» TEXTE À EXAMINER:
□ □ □ □ □ □ □

Une histoire très personnelle avec Monaco
Il semblerait d’ailleurs que, pour son voyage, l’entrepreneur n’ait pas choisi l’Irlande au hasard, puisqu’il s’agit de la terre de naissance de sa compagne, Orla Murphy, qu’il avait vue pour la première fois… à Monaco !
L’article explique en effet que tous deux se sont rencontrés au cours d’une soirée, donnée au sein de la résidence monégasque de Sir Stelios à l’occasion d’un Grand Prix. Orla Murphy s’était établie en Principauté en 2008, où elle travaillait comme directrice des ventes pour une entreprise de décoration d’intérieur spécialisée dans le yachting et l’aviation privée. Tous deux ont eu une petite fille, aujourd’hui âgée de quatre ans et demi, née, fait amusant, deux jours après le Grand Prix de Monaco de 2018.
Autant de souvenirs et de liens qui expliquent pourquoi, parmi les nombreuses causes soutenues par Sir Stelios, certaines sont justement en Principauté. L’article se conclut d’ailleurs par quelques mots sur les actions caritatives de l’entrepreneur. Car ce dernier consacre une grande partie de son temps à sa Fondation, créée en 2011.
« Je travaille près de 60 heures par semaine, chaque semaine de l’année, même à Noël. J’essaie de diviser ces 60 heures en trois parties. (…) Je consacre la dernière partie à rendre ce que j’ai reçu à la société. Les recettes d’easyGroup me permettent de donner régulièrement à des œuvres de charité. Je pense vraiment que si vous êtes suffisamment chanceux pour gagner de l’argent dans votre vie, vous devez en restituer une partie à la société, c’est pour cela que j’ai signé la promesse de dons. »
Une promesse qui atteste que Sir Stelios lèguera donc, à sa mort, la moitié de sa fortune à sa Fondation. « Ce n’est donc pas un seul don spectaculaire, décrit-il. Cela donnera à la Fondation un capital qui pourra être investi soigneusement, pour générer des revenus, qui seront utilisés pour accomplir de bonnes actions. J’espère qu’en versant suffisamment de fonds à ma Fondation, elle pourra continuer à faire le bien en mon nom. Ce sera mon héritage. Je pense que ce qui compte, c’est la façon dont on se souvient de vous. Vous avez le devoir de faire le bien durant votre vie, mais j’ai décidé de structurer ma Fondation de telle sorte que mon aide à la société puisse continuer après moi. »
Une aide qui se traduit donc de différentes manières, avec par exemple la lutte contre la faim en Grèce, le combat pour la paix à Chypre, dont ses parents sont originaires, ou, plus récemment, des cadeaux pour les personnels des hôpitaux en Grèce, à Chypre, en Grand-Bretagne et à Monaco, durant la pandémie de Covid-19.
Des causes diverses, mais avec un fil rouge : les pays soutenus sont ceux avec lesquels Sir Stelios entretient une histoire personnelle : « certains problèmes sont trop grands et trop éloignés géographiquement. Nous préférons soutenir les quatre ou cinq pays où j’ai passé une partie de ma vie », conclut-il.

□ □ □ □ □ □ □

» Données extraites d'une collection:
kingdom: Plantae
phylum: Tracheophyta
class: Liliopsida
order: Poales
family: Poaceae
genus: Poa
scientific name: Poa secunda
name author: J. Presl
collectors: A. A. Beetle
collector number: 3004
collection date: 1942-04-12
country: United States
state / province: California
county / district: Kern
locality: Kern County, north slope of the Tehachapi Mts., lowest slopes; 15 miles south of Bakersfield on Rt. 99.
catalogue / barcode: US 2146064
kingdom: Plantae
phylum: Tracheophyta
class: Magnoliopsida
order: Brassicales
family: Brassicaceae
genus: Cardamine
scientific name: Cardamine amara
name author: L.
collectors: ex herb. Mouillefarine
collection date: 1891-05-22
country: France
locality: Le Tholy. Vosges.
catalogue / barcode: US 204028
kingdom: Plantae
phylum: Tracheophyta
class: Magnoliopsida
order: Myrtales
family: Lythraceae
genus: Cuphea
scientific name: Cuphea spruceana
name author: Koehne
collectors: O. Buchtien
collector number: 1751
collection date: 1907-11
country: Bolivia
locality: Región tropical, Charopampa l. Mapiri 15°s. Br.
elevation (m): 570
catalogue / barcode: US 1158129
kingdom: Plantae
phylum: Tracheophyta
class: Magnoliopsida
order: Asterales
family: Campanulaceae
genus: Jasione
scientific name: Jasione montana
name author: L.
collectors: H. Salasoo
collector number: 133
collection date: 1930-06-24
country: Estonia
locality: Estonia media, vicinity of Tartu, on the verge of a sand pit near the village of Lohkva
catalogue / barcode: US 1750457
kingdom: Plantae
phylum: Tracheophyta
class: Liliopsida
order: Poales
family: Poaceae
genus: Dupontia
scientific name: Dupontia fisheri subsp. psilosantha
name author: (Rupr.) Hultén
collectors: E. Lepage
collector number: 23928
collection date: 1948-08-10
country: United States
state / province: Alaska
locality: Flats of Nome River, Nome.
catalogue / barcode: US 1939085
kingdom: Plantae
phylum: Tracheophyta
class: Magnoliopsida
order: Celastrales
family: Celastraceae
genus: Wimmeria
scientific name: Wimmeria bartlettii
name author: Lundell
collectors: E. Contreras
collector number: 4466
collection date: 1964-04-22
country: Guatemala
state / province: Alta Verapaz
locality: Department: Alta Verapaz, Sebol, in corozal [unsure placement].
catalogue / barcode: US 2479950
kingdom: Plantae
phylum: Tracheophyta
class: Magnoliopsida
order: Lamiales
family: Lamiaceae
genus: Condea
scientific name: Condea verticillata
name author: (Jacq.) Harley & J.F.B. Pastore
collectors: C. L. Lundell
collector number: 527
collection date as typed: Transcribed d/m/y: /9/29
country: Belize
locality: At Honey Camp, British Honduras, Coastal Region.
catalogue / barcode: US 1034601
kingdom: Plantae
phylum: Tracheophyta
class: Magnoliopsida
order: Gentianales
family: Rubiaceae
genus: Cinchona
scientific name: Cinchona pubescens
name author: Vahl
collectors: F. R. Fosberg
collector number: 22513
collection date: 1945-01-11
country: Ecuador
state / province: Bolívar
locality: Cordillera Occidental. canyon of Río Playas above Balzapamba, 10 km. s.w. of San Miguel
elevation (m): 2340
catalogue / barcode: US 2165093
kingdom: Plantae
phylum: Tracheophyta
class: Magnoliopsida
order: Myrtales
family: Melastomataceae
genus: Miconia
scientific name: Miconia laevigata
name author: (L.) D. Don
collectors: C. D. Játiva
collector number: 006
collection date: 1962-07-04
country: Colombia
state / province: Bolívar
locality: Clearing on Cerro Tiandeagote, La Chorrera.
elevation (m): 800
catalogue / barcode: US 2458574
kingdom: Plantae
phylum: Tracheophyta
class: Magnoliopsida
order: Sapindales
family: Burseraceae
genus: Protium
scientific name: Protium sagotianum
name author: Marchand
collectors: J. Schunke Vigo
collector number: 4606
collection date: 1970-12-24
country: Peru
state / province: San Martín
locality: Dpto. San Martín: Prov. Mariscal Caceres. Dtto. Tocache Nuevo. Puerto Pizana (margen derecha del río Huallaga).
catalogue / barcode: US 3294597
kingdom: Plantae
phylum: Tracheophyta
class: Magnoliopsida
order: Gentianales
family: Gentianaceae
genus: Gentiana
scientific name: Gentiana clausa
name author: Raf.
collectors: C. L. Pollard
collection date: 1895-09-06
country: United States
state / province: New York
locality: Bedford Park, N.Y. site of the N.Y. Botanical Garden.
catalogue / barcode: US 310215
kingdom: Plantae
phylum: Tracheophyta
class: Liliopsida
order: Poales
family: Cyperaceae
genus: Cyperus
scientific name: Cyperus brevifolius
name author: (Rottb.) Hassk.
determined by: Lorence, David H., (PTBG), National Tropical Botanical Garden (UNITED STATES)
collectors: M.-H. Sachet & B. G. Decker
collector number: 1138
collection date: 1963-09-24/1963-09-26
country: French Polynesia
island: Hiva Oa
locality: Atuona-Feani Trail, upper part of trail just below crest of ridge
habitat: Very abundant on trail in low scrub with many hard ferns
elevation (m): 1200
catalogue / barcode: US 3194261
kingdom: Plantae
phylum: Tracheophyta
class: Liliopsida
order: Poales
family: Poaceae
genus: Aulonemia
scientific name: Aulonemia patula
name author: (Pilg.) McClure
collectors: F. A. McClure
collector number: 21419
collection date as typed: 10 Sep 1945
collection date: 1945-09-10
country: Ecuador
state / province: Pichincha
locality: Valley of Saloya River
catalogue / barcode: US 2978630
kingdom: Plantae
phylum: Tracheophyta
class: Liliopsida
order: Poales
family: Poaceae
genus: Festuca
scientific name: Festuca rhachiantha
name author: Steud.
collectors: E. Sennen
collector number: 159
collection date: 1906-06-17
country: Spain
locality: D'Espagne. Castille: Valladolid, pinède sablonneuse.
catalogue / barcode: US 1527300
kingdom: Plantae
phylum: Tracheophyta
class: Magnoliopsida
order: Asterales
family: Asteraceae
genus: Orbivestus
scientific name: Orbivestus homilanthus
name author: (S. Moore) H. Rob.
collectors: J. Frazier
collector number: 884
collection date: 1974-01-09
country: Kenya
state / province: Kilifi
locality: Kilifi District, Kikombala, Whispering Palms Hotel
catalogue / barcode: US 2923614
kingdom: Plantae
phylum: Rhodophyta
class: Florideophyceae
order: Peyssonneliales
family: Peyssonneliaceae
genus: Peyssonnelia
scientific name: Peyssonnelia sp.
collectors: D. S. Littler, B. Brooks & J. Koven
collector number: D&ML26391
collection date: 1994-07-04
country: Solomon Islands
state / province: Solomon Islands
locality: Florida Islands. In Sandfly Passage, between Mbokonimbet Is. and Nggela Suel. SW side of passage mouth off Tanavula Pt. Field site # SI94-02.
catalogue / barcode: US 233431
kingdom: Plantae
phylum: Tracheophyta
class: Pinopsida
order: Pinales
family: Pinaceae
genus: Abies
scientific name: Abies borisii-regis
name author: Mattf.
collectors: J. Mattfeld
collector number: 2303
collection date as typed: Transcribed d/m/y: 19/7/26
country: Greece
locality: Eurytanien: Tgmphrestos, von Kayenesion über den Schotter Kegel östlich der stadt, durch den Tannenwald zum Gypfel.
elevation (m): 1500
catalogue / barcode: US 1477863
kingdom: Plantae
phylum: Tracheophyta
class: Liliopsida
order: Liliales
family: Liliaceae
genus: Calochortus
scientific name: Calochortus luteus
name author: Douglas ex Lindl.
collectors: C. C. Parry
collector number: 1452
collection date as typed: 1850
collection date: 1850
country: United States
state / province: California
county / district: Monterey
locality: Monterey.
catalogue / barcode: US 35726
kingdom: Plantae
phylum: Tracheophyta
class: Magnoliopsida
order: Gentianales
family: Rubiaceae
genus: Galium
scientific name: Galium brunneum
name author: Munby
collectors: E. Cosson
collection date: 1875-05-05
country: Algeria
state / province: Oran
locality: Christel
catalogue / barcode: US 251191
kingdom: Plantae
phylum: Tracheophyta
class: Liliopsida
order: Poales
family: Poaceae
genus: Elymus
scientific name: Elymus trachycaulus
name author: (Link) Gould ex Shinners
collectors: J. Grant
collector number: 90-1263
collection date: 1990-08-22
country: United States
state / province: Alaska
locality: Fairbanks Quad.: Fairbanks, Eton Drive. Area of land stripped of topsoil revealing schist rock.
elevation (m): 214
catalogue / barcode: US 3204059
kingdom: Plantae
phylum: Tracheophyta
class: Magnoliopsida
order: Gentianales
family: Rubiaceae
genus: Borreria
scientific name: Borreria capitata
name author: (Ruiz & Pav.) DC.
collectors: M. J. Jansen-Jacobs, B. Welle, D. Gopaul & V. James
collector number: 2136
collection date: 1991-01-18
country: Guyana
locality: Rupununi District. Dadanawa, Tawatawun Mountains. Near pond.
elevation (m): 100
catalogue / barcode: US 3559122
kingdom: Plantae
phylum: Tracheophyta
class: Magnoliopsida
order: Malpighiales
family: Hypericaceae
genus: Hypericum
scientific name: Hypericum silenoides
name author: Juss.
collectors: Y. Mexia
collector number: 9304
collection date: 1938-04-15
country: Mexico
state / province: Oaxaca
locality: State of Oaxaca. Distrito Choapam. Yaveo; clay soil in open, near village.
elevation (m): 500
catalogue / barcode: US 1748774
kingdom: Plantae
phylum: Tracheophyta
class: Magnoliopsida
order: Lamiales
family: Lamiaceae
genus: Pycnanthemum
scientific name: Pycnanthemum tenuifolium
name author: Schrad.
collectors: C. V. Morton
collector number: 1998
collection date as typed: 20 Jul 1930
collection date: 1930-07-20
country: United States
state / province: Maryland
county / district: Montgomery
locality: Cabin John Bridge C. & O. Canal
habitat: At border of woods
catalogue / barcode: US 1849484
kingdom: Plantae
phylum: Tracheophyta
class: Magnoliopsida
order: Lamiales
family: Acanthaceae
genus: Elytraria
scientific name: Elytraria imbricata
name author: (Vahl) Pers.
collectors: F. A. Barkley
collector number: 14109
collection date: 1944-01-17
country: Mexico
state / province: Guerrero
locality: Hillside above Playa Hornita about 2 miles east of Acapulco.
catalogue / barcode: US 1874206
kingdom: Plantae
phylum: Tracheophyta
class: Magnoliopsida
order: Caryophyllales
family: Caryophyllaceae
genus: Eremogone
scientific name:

□ □ □ □ □ □ □

» CONSIGNES DES TÂCHES:
**a)** D'après le texte sur Sir Stelios, en quelle année sa Fondation a-t-elle été créée ?
**b)** Recopiez le passage du texte sur Sir Stelios qui commence aux mots « L’article explique en » et s'arrête après les mots « créée en 2011. ».

» SOLUTIONS PROPOSÉES:
**a)** En 2011.

**b)**
L’article explique en effet que tous deux se sont rencontrés au cours d’une soirée, donnée au sein de la résidence monégasque de Sir Stelios à l’occasion d’un Grand Prix. Orla Murphy s’était établie en Principauté en 2008, où elle travaillait comme directrice des ventes pour une entreprise de décoration d’intérieur spécialisée dans le yachting et l’aviation privée. Tous deux ont eu une petite fille, aujourd’hui âgée de quatre ans et demi, née, fait amusant, deux jours après le Grand Prix de Monaco de 2018.
Autant de souvenirs et de liens qui expliquent pourquoi, parmi les nombreuses causes soutenues par Sir Stelios, certaines sont justement en Principauté. L’article se conclut d’ailleurs par quelques mots sur les actions caritatives de l’entrepreneur. Car ce dernier consacre une grande partie de son temps à sa Fondation, créée en 2011.